Every entry must be transcribed exactly. Pictures are not part of the copy.
--*--
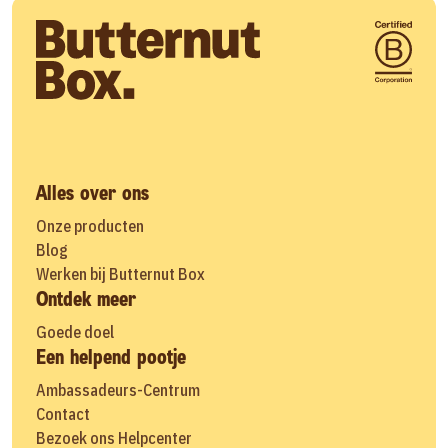
Alles over ons
Onze producten
Blog
Werken bij Butternut Box
Ontdek meer
Goede doel
Een helpend pootje
Ambassadeurs-Centrum
Contact
Bezoek ons Helpcenter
--*--
## SOLUTION FOR THIS TASK
Alles over ons
Onze producten
Blog
Werken bij Butternut Box
Ontdek meer
Goede doel
Een helpend pootje
Ambassadeurs-Centrum
Contact
Bezoek ons Helpcenter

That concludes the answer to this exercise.